I told [my step­daugh­ter] to take cal­cu­lus and stat­ist­ics; even if she hates them she’ll know what side of that divide she stands on.  I am encour­aging of learn­ing lan­guages, driv­ing mod­est Japan­ese cars, and order­ing the most unap­peal­ing-sound­ing dish on the menu of a good res­taur­ant.  On invest­ing it’s buy and hold all the way.  Use TimeOut guides when you travel and when you are eat­ing in third world coun­tries avoid walls.  I’m not a big fan of debt; debt is worth it only if you’re earn­ings-obsessed and I don’t recom­mend that for most people.  Don’t expect to be too happy, that is coun­ter­pro­duct­ive.  I’ve men­tioned that future job descrip­tions may be quite flu­id and unpre­dict­able from today’s vant­age point.  Being “good with people,” com­bined with smarts and a focus on exe­cu­tion, will nev­er wear out.

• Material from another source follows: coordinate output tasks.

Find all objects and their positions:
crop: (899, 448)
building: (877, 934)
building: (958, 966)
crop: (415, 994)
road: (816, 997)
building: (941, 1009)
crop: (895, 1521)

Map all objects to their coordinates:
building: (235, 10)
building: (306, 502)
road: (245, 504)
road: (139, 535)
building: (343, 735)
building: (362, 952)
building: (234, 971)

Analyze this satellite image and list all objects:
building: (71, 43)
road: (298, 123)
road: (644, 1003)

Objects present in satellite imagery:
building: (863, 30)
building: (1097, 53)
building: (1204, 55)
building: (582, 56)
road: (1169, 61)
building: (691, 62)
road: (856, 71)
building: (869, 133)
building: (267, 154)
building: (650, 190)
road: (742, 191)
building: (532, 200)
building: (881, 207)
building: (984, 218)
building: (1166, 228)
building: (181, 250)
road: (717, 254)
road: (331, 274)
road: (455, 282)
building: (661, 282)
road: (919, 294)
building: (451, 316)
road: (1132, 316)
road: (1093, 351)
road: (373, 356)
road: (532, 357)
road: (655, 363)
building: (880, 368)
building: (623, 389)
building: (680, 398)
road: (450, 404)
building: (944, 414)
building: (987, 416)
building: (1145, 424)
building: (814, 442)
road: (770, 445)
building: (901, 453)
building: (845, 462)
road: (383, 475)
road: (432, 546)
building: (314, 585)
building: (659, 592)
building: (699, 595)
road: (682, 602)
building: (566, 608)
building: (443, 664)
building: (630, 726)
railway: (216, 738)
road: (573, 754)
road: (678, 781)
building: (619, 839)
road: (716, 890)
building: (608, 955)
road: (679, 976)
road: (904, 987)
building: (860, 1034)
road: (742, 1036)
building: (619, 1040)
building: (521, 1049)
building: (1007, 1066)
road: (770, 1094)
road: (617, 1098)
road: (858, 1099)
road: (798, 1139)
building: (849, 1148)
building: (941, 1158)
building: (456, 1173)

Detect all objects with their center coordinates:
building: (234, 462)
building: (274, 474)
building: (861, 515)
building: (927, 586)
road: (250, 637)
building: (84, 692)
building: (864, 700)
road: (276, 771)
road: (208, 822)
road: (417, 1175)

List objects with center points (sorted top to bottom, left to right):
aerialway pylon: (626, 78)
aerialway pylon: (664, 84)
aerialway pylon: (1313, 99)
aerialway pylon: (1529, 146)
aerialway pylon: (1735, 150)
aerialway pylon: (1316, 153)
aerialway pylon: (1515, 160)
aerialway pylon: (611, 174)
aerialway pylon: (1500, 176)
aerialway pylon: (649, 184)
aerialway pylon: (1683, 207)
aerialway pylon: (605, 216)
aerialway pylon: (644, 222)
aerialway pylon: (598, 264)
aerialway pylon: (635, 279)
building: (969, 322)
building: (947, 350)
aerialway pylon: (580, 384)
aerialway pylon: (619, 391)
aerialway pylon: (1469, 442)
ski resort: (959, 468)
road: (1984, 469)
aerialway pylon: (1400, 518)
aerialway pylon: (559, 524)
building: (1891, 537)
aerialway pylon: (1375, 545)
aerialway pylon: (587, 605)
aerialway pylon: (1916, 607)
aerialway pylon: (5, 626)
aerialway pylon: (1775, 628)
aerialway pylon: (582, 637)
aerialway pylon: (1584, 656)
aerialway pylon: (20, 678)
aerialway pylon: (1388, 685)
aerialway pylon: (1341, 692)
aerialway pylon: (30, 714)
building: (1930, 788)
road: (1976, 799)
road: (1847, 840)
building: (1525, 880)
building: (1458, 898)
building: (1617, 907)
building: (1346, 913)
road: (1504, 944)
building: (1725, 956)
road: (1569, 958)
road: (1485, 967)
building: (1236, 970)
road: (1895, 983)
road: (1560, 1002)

As with all art­icles that dole out advice, there’s some gold in the com­ments.

Jim Rogers inter­view via Tim Cold­well

Observations on Dining

Ben Cas­nocha com­piles a list of griev­ances and obser­va­tions on “res­taur­ants, tips, and bread bas­kets”. For example:

If I were a res­taur­ant man­ager I would spend 30 minutes with each of my waiters explain­ing the research around how to max­im­ize tips from pat­rons. For example, leav­ing a mint with the bill or draw­ing a smi­ley face on the bill have been shown to increase tip. Research also sug­gests that the tip amount is only mar­gin­ally con­nec­ted with the actu­al qual­ity of wait ser­vice. Bot­tom line is that many waiters miss out on easy psy­cho­lo­gic­al hacks that would increase their tips.

And this; one of the four rules-of-thumb from Tyler Cowen’s recently updated Eth­nic Din­ing Guide (via Kot­tke):

Avoid dishes that are “ingredi­ents-intens­ive.” Raw ingredi­ents in Amer­ica [and likely the UK, too] – veget­ables, but­ter, bread, meats, etc. – are below world stand­ards. Even most under­developed coun­tries have bet­ter raw ingredi­ents than we do, at least if you have a U.S. income to spend there, and often even if one does­n’t. Order­ing the plain steak in Lat­in Amer­ica may be a great idea, but it is usu­ally a mis­take in North­ern Vir­gin­ia. Opt for dishes with sauces and com­plex mixes of ingredi­ents. Go for dishes that are “com­pos­i­tion-intens­ive.”